Kgosi Kgafela Linchwe at Malotwana graveyard
 
Kgosi Kgafela Linchwe at Malotwana graveyard

The first is William Harbour who died in April 1919 whose remains are marked with an obelisk style headstone. Was he the person who owned and ran the hotel which used to provide a meal for passengers whilst the train was slowly taking on water?

Was he buried here so that he might perhaps be more comfortable with white than with black – this being, in its way, a segregated graveyard.  The other individual, about whom I have previously written in Mmegi (27.9.09) is Tpr. Bard Pendeleton Schenck from Baltimore aged, surprisingly, 36, who died on the 10th March 1900 ‘at Mochudi, Bechuanaland’.

Schenck lies with 15 other colleagues who were probably all considerably younger than himself.

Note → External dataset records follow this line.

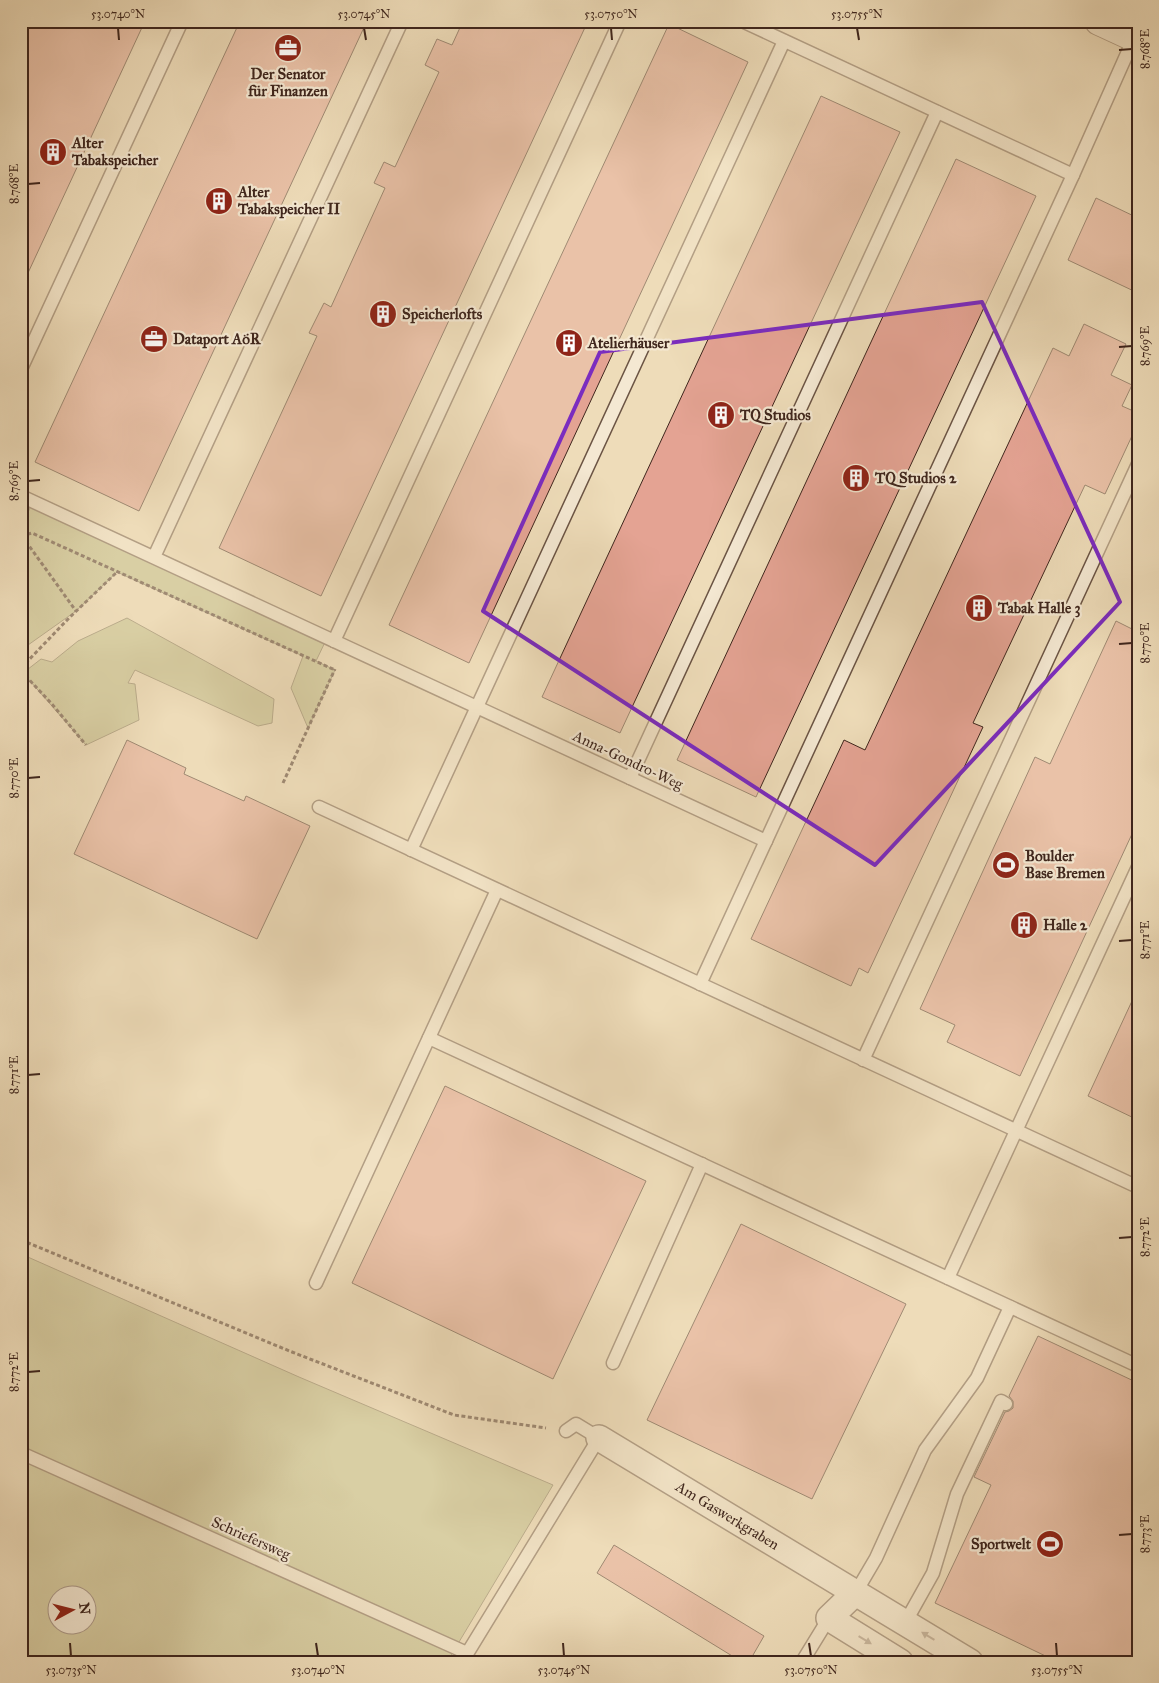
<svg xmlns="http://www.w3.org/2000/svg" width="1159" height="1683" viewBox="0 0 1159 1683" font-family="'IM FELL Great Primer',serif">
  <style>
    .green { fill: #bebf8b; stroke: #7e7254; fill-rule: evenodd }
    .building { fill: #e4a393; stroke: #3f261d }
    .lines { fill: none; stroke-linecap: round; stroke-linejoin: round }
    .service-casing { stroke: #6b5444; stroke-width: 15 }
    .minor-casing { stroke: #6b5444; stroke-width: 28 }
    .tertiary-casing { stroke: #6b5444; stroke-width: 30 }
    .path { stroke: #3f261d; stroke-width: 3; stroke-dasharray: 4 2.5; stroke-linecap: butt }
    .service { stroke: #f4e8d2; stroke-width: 12 }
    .minor { stroke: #f4e8d2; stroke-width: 25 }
    .tertiary { stroke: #f4e8d2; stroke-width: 28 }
    .oneway { fill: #9a8778 }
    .marked { fill: none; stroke: #7b2cbf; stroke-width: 4; stroke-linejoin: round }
    .ticks { fill: none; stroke: #3f261d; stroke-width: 2 }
    .labels { text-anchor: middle; stroke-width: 4.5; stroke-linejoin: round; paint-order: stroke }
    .poi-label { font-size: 15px; font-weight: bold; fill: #3f261d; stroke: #f4e8d2; text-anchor: start }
    .street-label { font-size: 15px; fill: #3f261d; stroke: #f4e8d2 }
    .neatline { fill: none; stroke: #3f261d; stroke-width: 2 }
    .ticks-label { font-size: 12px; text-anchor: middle; fill: #3f261d }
  </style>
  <rect width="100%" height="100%" fill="#eedcb9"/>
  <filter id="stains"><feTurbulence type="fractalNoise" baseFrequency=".004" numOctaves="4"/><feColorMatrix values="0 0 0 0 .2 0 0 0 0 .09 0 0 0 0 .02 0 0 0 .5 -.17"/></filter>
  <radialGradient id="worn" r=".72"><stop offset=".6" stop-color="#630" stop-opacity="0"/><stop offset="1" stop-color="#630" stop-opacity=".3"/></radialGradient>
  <g class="green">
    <polygon points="33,501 327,638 316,661 335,670 308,728 291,688 303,656 117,572 76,611 21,650 21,544 29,545 21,536 21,528"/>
    <polygon points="127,618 274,699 272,723 258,726 135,670 128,683 135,684 139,720 86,745 23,673 41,659 52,662 78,641"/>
    <path d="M21 1254 299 1377 553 1485 447 1662H21ZM58 1596H88V1626H58Z"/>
  </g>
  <g class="building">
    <polygon points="21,21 145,21 21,288"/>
    <polygon points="240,21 367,21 139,511 35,462"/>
    <polygon points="463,21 588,21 321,596 219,548 317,336 309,333 324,303 331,307 385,188 374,183 384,162 395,167 439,72 425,65 437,39 452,45"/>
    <polygon points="669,24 748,62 469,663 389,625"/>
    <polygon points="821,96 900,132 620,733 542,697"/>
    <polygon points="956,159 1036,196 756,797 677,760"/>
    <polygon points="1096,198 1138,218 1138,293 1068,260"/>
    <polygon points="1084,324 1126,344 1111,375 1132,385 1122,406 1138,413 1138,423 1105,494 1085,485 973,723 983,727 868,973 859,968 851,986 751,939 844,740 865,750 1053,348 1069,356"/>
    <polygon points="1116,621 1138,632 1138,821 1020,1076 947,1042 955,1025 920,1009 1035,757 1050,764"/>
    <polygon points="127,740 186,768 184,774 244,801 246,796 310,826 257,939 74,854"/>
    <polygon points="1138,988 1138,1120 1088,1096"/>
    <polygon points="445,1086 646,1181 553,1379 352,1283"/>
    <polygon points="741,1224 906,1304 812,1499 647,1420"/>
    <polygon points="1038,1336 1138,1383 1138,1662 1058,1662 935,1603 991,1485 974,1477 1005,1412 1009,1411 1013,1408 1013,1401 1009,1396"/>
    <polygon points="614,1545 764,1636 749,1662 742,1662 597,1573"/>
  </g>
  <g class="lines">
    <g class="service-casing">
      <g id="service">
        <polyline points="742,21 1073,175"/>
        <polyline points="21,369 182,21"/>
        <polyline points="21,496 766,841"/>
        <polyline points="154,557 402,21"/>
        <polyline points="334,641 620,21"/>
        <polyline points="630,778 937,112"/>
        <polyline points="319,807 1138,1187"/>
        <polyline points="411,850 784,41"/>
        <polyline points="700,984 1073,175 1134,38"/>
        <polyline points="429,1038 1138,1366"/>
        <polyline points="863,1060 1138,464"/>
        <polyline points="948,1278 1138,867"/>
        <polyline points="316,1283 497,890"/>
        <polyline points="613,1363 702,1164"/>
        <polyline points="21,1453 467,1653"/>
        <polyline points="856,1592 876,1558 925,1450 977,1378 1010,1307"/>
        <polyline points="905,1623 933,1573 957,1494 1001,1401 1006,1404"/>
        <polyline points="462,1662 599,1438 576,1424 566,1431"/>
        <polyline points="802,1662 829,1618"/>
      </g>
    </g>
    <g class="minor-casing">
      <g id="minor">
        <path id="s1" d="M599 1438 970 1662"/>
        <polyline points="856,1592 829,1618 900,1662"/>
      </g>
    </g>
    <g class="tertiary-casing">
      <polyline id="tertiary" points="1099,21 1138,39"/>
    </g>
    <g class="path">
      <polyline points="21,536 32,533 335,670"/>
      <polyline points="22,536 76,611"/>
      <polyline points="21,668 69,618 117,572"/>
      <polyline points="21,671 51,703 86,745"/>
      <polyline points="283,783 335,669"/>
      <polyline points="21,1240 292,1352 454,1415 546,1428"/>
    </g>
    <use href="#service" class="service"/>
    <use href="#minor" class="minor"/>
    <use href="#tertiary" class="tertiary"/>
  </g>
  <defs><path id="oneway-solid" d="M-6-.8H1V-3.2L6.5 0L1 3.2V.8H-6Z" transform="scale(1.25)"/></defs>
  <g class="oneway">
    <use href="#oneway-solid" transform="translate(928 1636) rotate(-149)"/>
    <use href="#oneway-solid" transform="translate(865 1640) rotate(31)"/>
  </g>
  <path d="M0 0H1159V1683H0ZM982 302 1120 602 875 865 483 611 600 352Z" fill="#eedcb9" fill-opacity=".55" fill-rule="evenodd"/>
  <path class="marked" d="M982 302 1120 602 875 865 483 611 600 352Z"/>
  <path class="ticks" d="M118 28 119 40M364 28 366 40M611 28 612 40M857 28 859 40M1119 50 1132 49M28 184 40 183M1119 347 1132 346M28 481 40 480M1119 644 1132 643M28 778 40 777M1119 941 1132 940M28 1075 40 1074M1119 1238 1132 1237M28 1372 40 1371M1119 1535 1132 1534M70 1643 71 1656M316 1643 318 1656M563 1643 564 1656M809 1643 811 1656M1056 1643 1057 1656"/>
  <defs>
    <g id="office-disc" transform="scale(1.4375)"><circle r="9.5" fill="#8f2418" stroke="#f4e8d2"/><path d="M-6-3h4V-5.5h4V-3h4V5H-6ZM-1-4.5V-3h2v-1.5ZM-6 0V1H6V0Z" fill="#fff"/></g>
    <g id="building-disc" transform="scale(1.4375)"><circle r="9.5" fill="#8f2418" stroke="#f4e8d2"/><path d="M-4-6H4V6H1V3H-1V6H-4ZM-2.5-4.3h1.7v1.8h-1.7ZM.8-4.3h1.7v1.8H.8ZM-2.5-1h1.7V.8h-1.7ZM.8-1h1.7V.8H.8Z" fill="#fff"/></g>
    <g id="stadium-disc" transform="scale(1.4375)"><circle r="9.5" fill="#8f2418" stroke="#f4e8d2"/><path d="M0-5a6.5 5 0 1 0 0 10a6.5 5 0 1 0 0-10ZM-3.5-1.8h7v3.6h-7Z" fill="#fff"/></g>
  </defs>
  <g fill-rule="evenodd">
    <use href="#office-disc" x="288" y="48"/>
    <use href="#building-disc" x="53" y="152"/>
    <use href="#building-disc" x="219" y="201"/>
    <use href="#building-disc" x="383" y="314"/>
    <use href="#office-disc" x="154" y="339"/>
    <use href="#building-disc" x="569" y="343"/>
    <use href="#building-disc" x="721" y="415"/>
    <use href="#building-disc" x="856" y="478"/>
    <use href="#building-disc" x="979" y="608"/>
    <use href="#stadium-disc" x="1006" y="865"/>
    <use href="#building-disc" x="1024" y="925"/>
    <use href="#stadium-disc" x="1050" y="1544"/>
  </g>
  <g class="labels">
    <g class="poi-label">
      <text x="288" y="79" text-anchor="middle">Der Senator<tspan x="288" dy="17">für Finanzen</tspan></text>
      <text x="72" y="148">Alter<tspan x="72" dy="17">Tabakspeicher</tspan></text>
      <text x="238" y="197">Alter<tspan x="238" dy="17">Tabakspeicher II</tspan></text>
      <text x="402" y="319">Speicherlofts</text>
      <text x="173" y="344">Dataport AöR</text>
      <text x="588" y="348">Atelierhäuser</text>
      <text x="740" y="420">TQ Studios</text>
      <text x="875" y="483">TQ Studios 2</text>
      <text x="998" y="613">Tabak Halle 3</text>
      <text x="1025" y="861">Boulder<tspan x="1025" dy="17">Base Bremen</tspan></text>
      <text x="1043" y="930">Halle 2</text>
      <text x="1031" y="1549" text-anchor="end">Sportwelt</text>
    </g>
    <g class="street-label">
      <text transform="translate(628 760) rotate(25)" y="5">Anna-Gondro-Weg</text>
      <text dy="5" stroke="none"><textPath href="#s1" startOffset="150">Am Gaswerkgraben</textPath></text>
      <text transform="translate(251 1538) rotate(24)" y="5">Schriefersweg</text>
    </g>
  </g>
  <rect width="1159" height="1683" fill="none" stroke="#eedcb9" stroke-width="55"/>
  <g transform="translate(72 1610) rotate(83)"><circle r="24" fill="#f4e8d2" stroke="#ac9a8a"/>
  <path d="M0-4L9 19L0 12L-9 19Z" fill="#8f2418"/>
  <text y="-8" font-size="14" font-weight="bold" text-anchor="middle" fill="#3f261d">N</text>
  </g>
  <rect x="28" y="28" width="1104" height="1628" class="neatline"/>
  <g class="ticks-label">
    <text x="118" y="18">53.0740°N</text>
    <text x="364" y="18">53.0745°N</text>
    <text x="611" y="18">53.0750°N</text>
    <text x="857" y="18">53.0755°N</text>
    <text transform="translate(1145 49) rotate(-90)" y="4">8.768°E</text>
    <text transform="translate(14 184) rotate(-90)" y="4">8.768°E</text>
    <text transform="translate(1145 346) rotate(-90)" y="4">8.769°E</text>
    <text transform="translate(14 481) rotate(-90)" y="4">8.769°E</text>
    <text transform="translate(1145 643) rotate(-90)" y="4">8.770°E</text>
    <text transform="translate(14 778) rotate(-90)" y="4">8.770°E</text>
    <text transform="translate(1145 940) rotate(-90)" y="4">8.771°E</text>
    <text transform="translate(14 1075) rotate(-90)" y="4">8.771°E</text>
    <text transform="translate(1145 1237) rotate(-90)" y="4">8.772°E</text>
    <text transform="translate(14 1372) rotate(-90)" y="4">8.772°E</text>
    <text transform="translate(1145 1534) rotate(-90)" y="4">8.773°E</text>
    <text x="71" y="1674">53.0735°N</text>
    <text x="318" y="1674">53.0740°N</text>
    <text x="564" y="1674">53.0745°N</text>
    <text x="811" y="1674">53.0750°N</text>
    <text x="1057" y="1674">53.0755°N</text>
  </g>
  <rect width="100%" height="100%" filter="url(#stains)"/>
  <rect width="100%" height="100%" fill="url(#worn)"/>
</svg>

How did Schenck, a native of Baltimore, get himself involved in the South African War of 1899-1902 and end up dying, as is likely, in the field hospital that was located at Molotwana? Self evidently, Schenck could not be given the standard ‘For King and Empire’ marker which served to identify the graves of his colleagues who also died in that field hospital. It is not known, however, how he ended up with a very distinctive,  ornate cast iron marker.

Regrettably this marker has been smashed and the upper half removed, presumably to be sold as scrap metal.

Some years ago, the National Museum told us in Mochudi that it was responsible for all graveyards in the country on the grounds, I suppose that all were regarded as historical monuments.

The idea did not sit well with Kgosi Linchwe partly because he could not visualise the Museum taking over responsibility for the ‘royal’ graveyard in Mochudi and partly because the St George’s Society was, at the time, offering to help upgrade the Molotwana graveyard, as it had previously done with the Village graveyard in Gaborone.

In the event, nothing was done by anybody because whilst the National Museum backed off, the St George’s Society felt that it was wiser to withdraw its offer.

I now understand, however, that the National Museum’s was only a one off diplomatic retreat and that it very much maintains that it and it alone – not VDCs, not District or Town Councils, not headmen and not Dikgosi - is responsible for all graveyards in the country.

Personally I cannot see how this claim can have any real meaning.  Even in the Village graveyard in Gaborone there is a fallen grave stone which it is failing to re-position and at least one other which will soon be totally illegible.

It had no capability to protect Schenck’s grave from that scrap metal thief so how can it claim to have meaningful responsibility for the many ‘historic’ graves at  somewhere like Fort Matlapula near Bobonong where it would never even know if anybody had even dug up the lot!

The only solution is for the National Museum to establish working partnerships with those local authorities who are positioned to meet this particular problem and need. But when will it start doing so?